As much as I've been complaining about Vim in this thread, I don't think it's evil, or anything. But I do love Emaca as much as you love Vi, for much the same reasons (although some of those one character commands make me envious). You could always use both (the non-religious option).

Come to the dark side. We have macros.


OK I'll make you a deal, as soon as I've mastered every feature in Vim I'll move on to Emacs. :)

Which reminds me, I must reread that stackoverflow post about grokking vi again.

http://stackoverflow.com/questions/1218390/what-is-your-most...


That's an incredibly useful post.

Anyways, I only suggested it because you seemed interested. There's certainly no requirement to do so. And since you'll never master every feature in Vim, you'll never use Emacs if you have that requirement.

The sad thing about Vi is its Lisp mode: the original Vi had a pretty nice mode for editing Lisp, which most clones have not recreated.


> or many packages there are many "vim-optimized" packages nowadays, e.g. evil-ediff, evil-org or evil-magit.

Sure, they come with bindings, but what about my custom bindings? Working with HJKL does not mean they are vim optimized.


That's certainly a way of thinking about things.

I guess what I really want is for Vim to decide what it wants to be. You can be simple, or you can be extensible. Vim is kind of trying to be both. Traditionally, Emacs did extensible, and Vi did simple. It's fine if Vim wants to go the emacs route, it's just that I'd rather it stopped doing it so badly: At this point, Vim's extensibility story is embarrassing. It's 2016, the built-in language is rubbish, the external language interfaces are second-class at best. This has to change if Vim really wants to go in that direction. And if doesn't, why bother pretending?


I don't want to discard your opinion but it does seem like a bit of a false dichotomy when we're talking about FOSS software.

No one is compelled to use Vim over Vi, you can just leave it in compatible mode or use another vi binary such as the one in busybox.

As far as the built in language and external API being second-class well you may have a point but both Vim and NeoVim are improving.
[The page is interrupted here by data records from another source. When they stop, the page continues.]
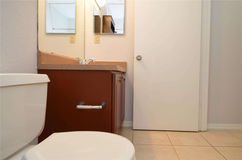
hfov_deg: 90.1
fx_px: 121
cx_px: 121
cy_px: 80
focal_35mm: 18
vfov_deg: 67.3
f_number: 4
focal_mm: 12
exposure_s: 1/60
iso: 720
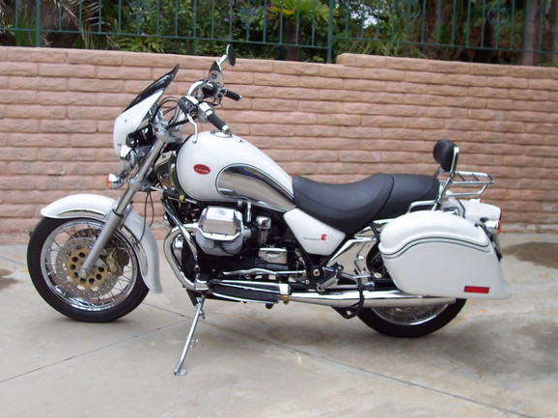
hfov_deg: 45.8
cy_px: 188
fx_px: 661
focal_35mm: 41
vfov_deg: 35.1
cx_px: 287
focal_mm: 5.6
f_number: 2.8
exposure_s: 1/350
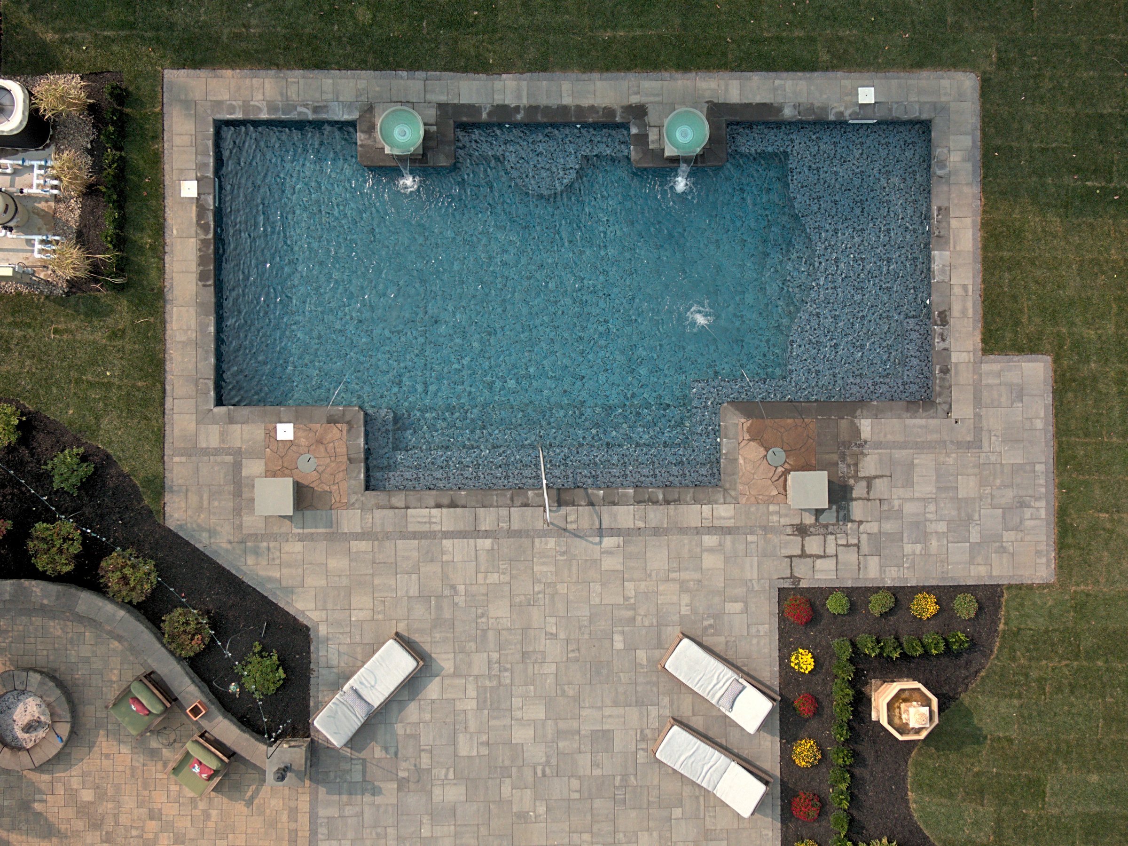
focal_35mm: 36
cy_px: 423
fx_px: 1173
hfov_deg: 51.4
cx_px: 564
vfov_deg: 39.6
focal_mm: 6.08
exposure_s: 1/40
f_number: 3.3
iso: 100
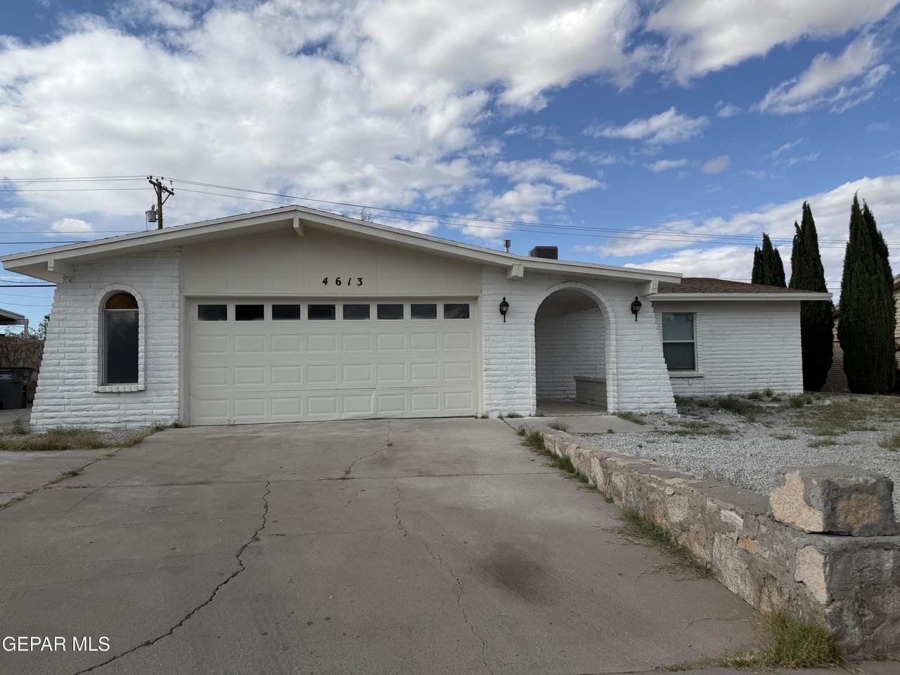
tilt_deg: +2.4
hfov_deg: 71.6
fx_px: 624
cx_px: 450
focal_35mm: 24
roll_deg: +1.0
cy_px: 338
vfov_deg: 56.8
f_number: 1.78
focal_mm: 6.76
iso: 80
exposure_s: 1/6711
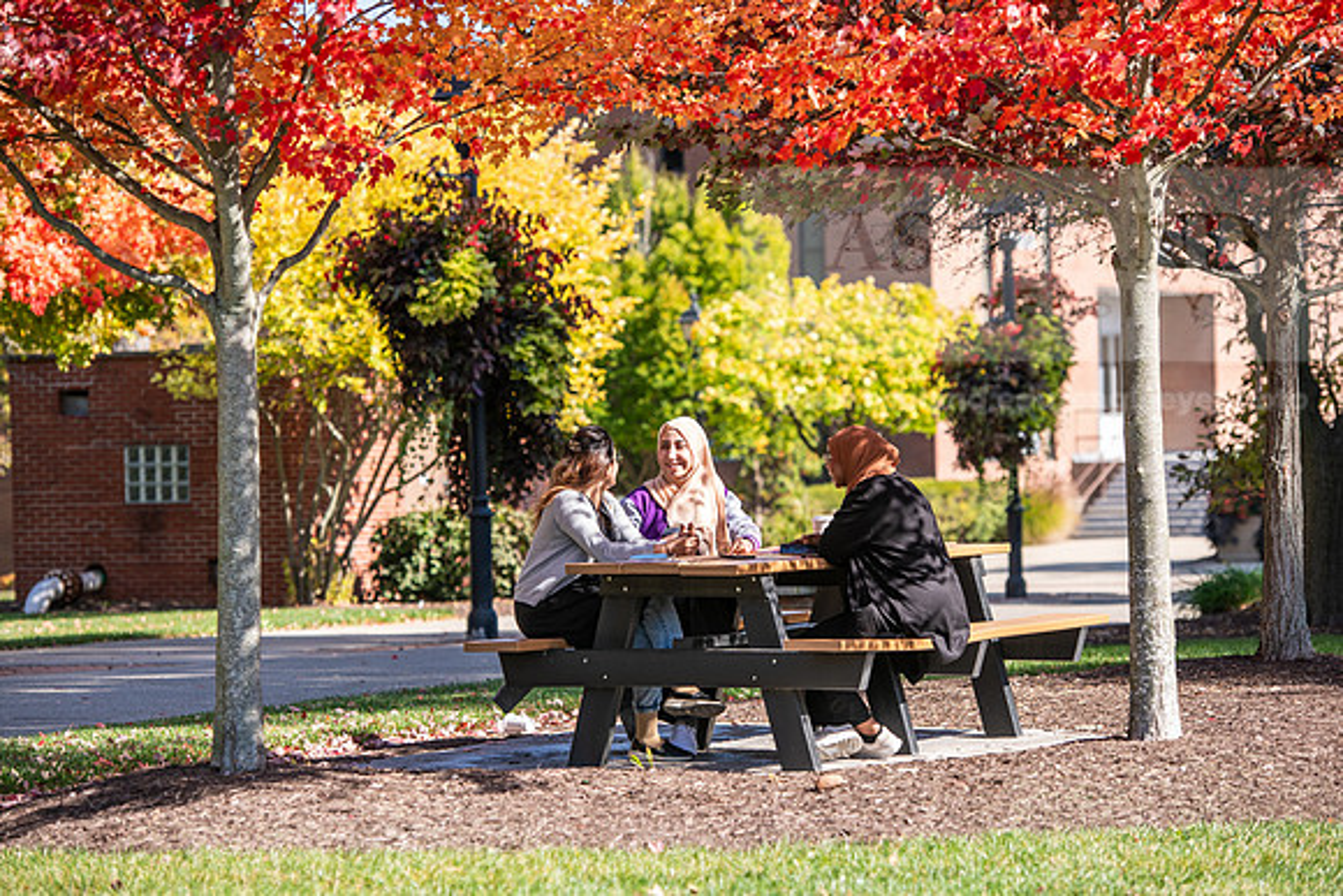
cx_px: 672
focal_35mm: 122
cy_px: 448
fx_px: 4552
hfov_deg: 16.8
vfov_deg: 11.2
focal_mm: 122
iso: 160
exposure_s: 1/500
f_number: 4
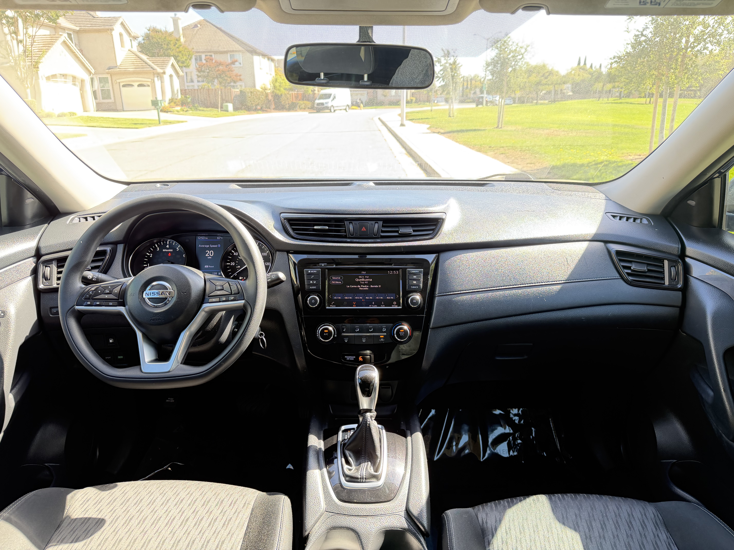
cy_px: 275
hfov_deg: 71.6
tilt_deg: -18.4
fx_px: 509
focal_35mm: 24
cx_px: 367
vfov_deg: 56.8
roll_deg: +1.5
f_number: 1.78
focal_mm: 6.76
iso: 200
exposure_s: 1/83
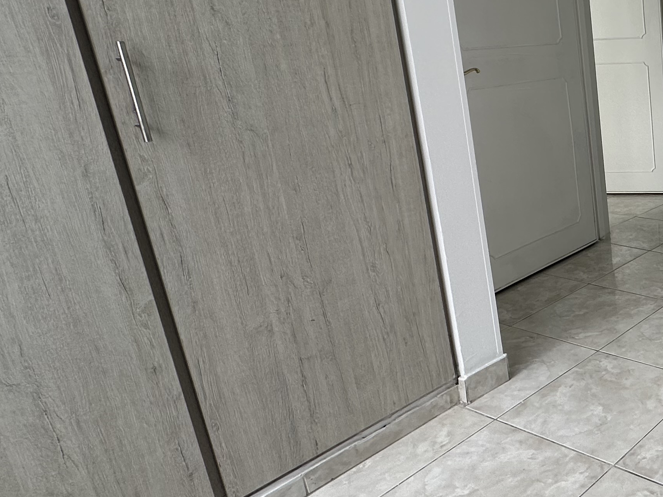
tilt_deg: -14.6
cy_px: 193
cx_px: 747
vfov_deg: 42.7
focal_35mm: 33
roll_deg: +1.4
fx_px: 632
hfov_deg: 42.2
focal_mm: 2.22
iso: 40
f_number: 2.2
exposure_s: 1/147
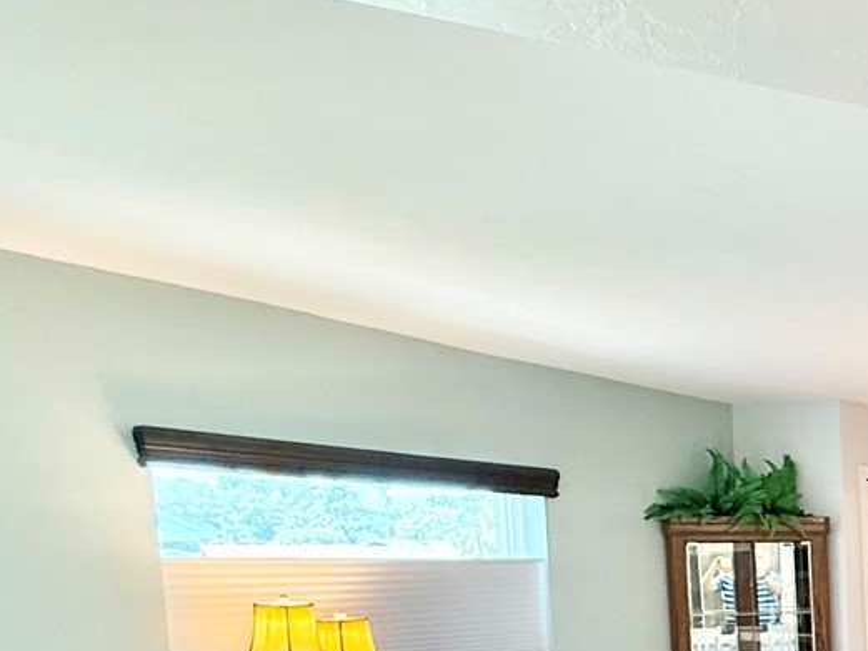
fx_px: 1078
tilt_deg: -5.4
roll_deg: +0.3
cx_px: 1186
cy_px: 649
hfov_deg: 31.3
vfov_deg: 31.2
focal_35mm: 43
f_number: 2.2
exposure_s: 1/120
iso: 320
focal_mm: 2.22
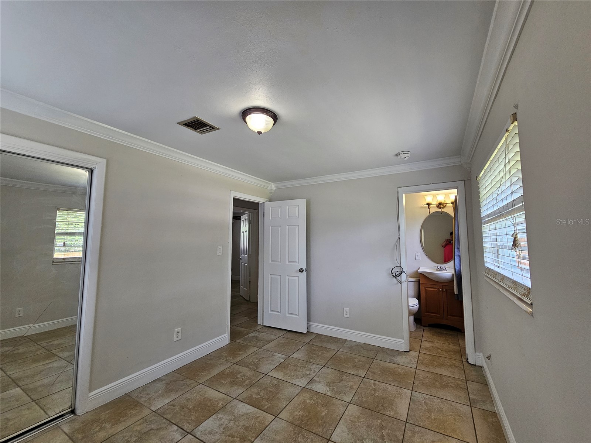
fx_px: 222
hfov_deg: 106.2
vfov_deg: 89.9
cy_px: 222
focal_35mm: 13
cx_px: 296
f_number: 2.2
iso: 100
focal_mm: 2.2
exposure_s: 1/60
Whilst it's still useful and still provides, IMHO, nice ergonomics I'm probably going to stick with either Vim or NeoVim I think. I really don't mind if they never make up their mind what they want to be when they grow up. ;)


That's a respectable opinion.

From my perspective, I want to see Vim/NeoVim differentiating itself from the competition. It's extensible... but emacs does that better. It's simple and modal... but nvi does that better. It's stuck somewhere in the middle, and mediocrity is a terrible, terrible fate.

Ow! Stop that! Okay, this is the last time I sneak a Dresden Files quote into my HN comments. I swear. :-D.


> Or just up and die

Why would you bash VIM by saying it should die? Just move over to something else and use the "Mom Rule."


I was observing that with this new update, VIM is increasingly becoming an inferior Emacs. I argue that it should either die, because Emacs does what it's trying to do better, or distinguish itself in the editor space, like other Vi clones, by emphasizing simplicity over extreme flexibility.